In between breakfast and lunch I took him to the water torture chamber. This would be it, this would be the straw to break him. Armed with nothing but his swimming trunks and slippers he was about to be thalmathoosywhatdeyacallited. Technically known by the rest of the world as thalassotherapy. In to the pool, jets on and away we go, this would break him, this would be boring and unnecessary.

The thalmathoosywhatdeyacallit was a big hit. There he stood like a little boy that had just discovered he could turn on the hose pipe and get it to do all sorts of fountainous things. The smile on his face was wonderful, it was precious and if I could take that smile and place it in my pocket to carry with me everywhere I went, I would have done. It was magic to see him relaxed and happy. It’s been awhile.
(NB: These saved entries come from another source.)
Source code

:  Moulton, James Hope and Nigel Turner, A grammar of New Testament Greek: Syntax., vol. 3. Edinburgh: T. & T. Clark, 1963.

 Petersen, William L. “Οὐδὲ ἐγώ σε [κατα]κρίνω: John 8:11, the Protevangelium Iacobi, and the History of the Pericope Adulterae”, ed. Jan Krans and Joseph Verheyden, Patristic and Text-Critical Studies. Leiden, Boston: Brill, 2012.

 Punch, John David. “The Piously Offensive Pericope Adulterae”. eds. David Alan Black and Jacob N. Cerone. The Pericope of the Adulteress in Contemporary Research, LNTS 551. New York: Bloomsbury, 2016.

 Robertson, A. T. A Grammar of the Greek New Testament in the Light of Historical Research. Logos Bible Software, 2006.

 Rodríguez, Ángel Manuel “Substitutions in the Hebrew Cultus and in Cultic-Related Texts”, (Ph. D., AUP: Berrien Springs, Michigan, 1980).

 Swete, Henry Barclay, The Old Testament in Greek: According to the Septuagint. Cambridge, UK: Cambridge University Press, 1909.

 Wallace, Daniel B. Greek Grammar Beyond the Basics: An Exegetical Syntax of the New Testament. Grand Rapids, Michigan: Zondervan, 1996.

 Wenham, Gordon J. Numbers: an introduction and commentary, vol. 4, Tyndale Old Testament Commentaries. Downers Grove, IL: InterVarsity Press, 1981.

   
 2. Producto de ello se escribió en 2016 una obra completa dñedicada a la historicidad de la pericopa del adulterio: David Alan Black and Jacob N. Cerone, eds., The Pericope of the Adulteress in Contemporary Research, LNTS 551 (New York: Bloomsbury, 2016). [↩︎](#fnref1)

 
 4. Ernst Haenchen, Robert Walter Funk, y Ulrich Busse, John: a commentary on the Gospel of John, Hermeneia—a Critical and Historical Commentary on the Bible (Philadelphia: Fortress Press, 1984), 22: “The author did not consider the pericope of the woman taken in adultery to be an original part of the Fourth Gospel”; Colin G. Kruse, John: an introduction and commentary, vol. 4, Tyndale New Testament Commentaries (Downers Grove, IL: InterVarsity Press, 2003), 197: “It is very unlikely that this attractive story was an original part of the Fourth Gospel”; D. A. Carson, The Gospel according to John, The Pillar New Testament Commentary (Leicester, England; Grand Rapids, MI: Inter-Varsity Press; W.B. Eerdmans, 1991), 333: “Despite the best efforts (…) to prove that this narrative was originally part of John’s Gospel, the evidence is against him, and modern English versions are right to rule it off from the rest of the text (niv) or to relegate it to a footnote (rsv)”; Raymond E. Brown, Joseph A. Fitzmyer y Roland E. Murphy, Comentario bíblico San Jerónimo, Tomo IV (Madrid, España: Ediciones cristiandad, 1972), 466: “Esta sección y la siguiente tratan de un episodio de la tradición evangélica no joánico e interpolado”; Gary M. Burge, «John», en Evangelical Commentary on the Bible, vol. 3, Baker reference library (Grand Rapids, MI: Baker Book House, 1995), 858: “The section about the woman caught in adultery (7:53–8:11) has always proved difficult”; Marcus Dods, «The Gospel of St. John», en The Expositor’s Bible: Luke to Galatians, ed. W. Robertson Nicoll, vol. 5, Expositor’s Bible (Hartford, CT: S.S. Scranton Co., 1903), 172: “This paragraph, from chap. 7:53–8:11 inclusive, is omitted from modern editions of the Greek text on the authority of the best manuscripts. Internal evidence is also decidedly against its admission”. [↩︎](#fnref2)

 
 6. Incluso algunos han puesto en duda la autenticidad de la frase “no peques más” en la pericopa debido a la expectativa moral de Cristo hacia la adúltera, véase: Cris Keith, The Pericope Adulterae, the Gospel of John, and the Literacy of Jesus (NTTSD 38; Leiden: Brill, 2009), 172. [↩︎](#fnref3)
The couple we have been talking to thought it was delightful, Caroline laughed at his antics and I fell madly and passionately in love with Mark all over again. It was the mother and daughter combo that got arsie. I didn’t point them out, nor mention it to Mark, but I noticed. They are the ones we all know, the ones that are obviously better than the rest. The, “we’ve paid top dollar therefore we are worth it,” ones, “so we expect everyone to be as stuck up their own derrière as we are stuck up our own. The look on their faces was not a look I appreciate. In fact I took the opportunity to laugh at Marks antics as did Caroline. I know she noticed. Bumping into her in the corridor after lunch she asked how our day was going.

“We went back to our room, we slept, we had lunch and now we are just going to chill.”

“Did you see the looks that we were…”

I stopped her in mid sentence, “yep, you get it all the time, too much snot to wipe their own noses.”

She laughed. “Privilege,” she said. “I feel it’s a privilege to be here, they’re the type that feel it’s a privilege for the staff to serve them.”

We parted and I sat down before the big fire in the hall, took out my iPad and began to type.

Mark: “Join me by the fire, it’s empty.”

I sent the message and now we are both lounging by the fire as the world goes by. Mark reads and I write. He can stay, he can also come with me next time if he wants.

It’s a privilege to share my private time and secret hideaway with my husband.

Ps: Happy Anniversary to my wonderful husband.